Встали друг против друга, глаза в глаза. А силы-то совсем не равные. К тому же в яростно сжатом кулаке Миклашевича ремень. Но тут подбегают Ткачук и милиционер.
— Но, но, но! — кричит милиционер, явно обращаясь к Миклашевичу.
Наконец-то мы слышим его голос.
— Но! — говорит он, уже стоя рядом с Миклашевичем и закрывая от него Мороза.
В этот момент Павлик вырывает свою руку из Морозовой и бежит в сторону школы. Взрослые поворачиваются ему вслед. Мальчик пробегает мимо детворы и, вбежав в дверь школы, захлопывает ее за собой.
— Tьфy! — в сердцах сплевывает Миклашевич. — Порядки. Своего дитя не смей трогать. Ладно! Я в суд подам! Я на вас
— Можете подавать куда угодно! Но сына вы больше не получите. Вы плохой человек, Миклашевич! Вы злой человек! Это же ребенок, ваш сын! Эх, вы! — с глубокой горечью говорит Мороз и, резко повернувшись, уходит по аллее в сторону школы.
Миклашевич, скрипнув зубами и отчаянно что-то промычав, идет в противоположную сторону, бессмысленно запихивая ремень в карман своего красного кожуха.
Ткачук с милиционером переглядываются.
— Да! — говорит милиционер глубокомысленно.
— Да-а… — машинально повторяет за ним Ткачук.
Мороз, подойдя к ребятам, все еще стоящим у веранды школы, оглядывает всех и говорит очень собранным спокойным голосом:
— Идите, ребята, домой!
Те, благодарно глядя на Мороза, топчутся на месте.
— Идите домой! — повторяет Мороз, произнеся последнее слово с каким-то глубоким грустным значением, чуть растянув это слово, как бы прислушиваясь к его звучанию.
Ткачук и милиционер садятся в милицейский возок и уезжают со школьного двора. Приехали трое, уехали двое.

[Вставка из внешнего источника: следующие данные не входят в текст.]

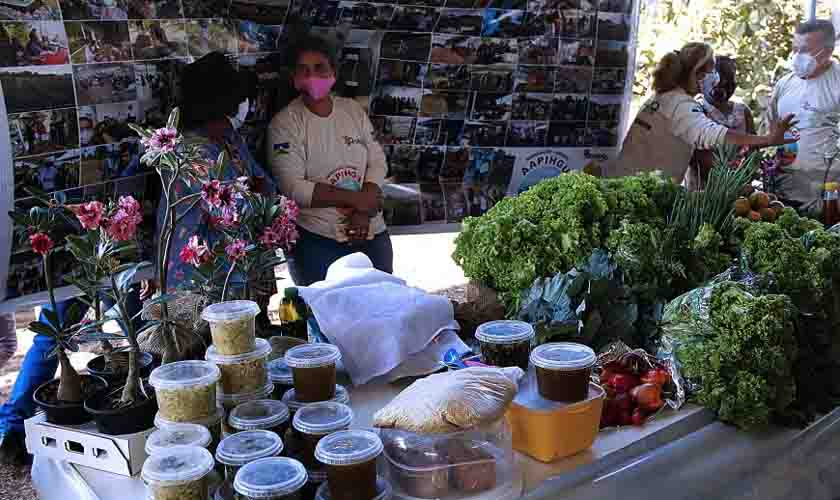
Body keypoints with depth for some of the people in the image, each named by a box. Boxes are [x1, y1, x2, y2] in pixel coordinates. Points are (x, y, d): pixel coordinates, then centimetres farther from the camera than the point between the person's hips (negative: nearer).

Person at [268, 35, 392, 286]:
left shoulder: (354, 110, 5)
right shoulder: (285, 123, -8)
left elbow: (378, 162, 2)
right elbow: (293, 187, -16)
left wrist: (364, 211, -14)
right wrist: (355, 199, -17)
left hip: (371, 232, 4)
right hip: (317, 241, -4)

Мороз входит в комнату. Павлика нет. Тогда Мороз тихо открывает дверь в класс. Прижавшись к стене спиной, Павлик стоит, не отрывая взгляда от двери. Мороз входит в класс и прикрывает за собой дверь. Так и стоят они друг против друга.
Гулко разносятся шаги, в напоенном ароматом полей, неподвижном вечернем воздухе. Солнце уже коснулось верхушек дальнего леса.
Задумавшись, тяжело идет Ткачук. Зыков достает пачку сигарет, протягивает Ткачуку. Тот молча берет сигарету. Останавливается. Зыков чиркает зажигалкой. Закуривают. Синий дымок плывет над их головами.
Ткачук:
— Да… Плохо мы знаем и мало изучаем, чем было наше учительство для народа на протяжении его истории. Что такое сельское учительство в наших школах, что оно значило для нашего, некогда темного, крестьянского края? Особенно тогда, в первые годы. Это сейчас спроси любого огольца, кем он станет, как вырастет, — скажет: врачом, летчиком, а то и космонавтом.
А прежде? Если рос, бывало, смышленый парнишка, хорошо учился, что о нем говорили в деревне? Вырастет — учителем будет. И это было высшей похвалой.
Да… Ну, о Морозе. Как я тебе уже говорил, здесь школы создавались заново, почти всего не хватало. А Мороз узнал, что в Княжеве, это километрах в трех от райцентра, в брошенной панской усадьбе осталась библиотека. Я сам там был как-то, поглядел — казалось, ничего подходящего. Все на польском да на французском. Мороз же выпросил разрешение съездить туда. И знаешь, ему повезло. Где-то, на чердаке, откопал сундук с русскими книгами и среди всего не слишком стоящего — разных там годовых комплектов «Нивы», «Мира Божьего», «Огонька» — оказалось полное собрание сочинений Толстого.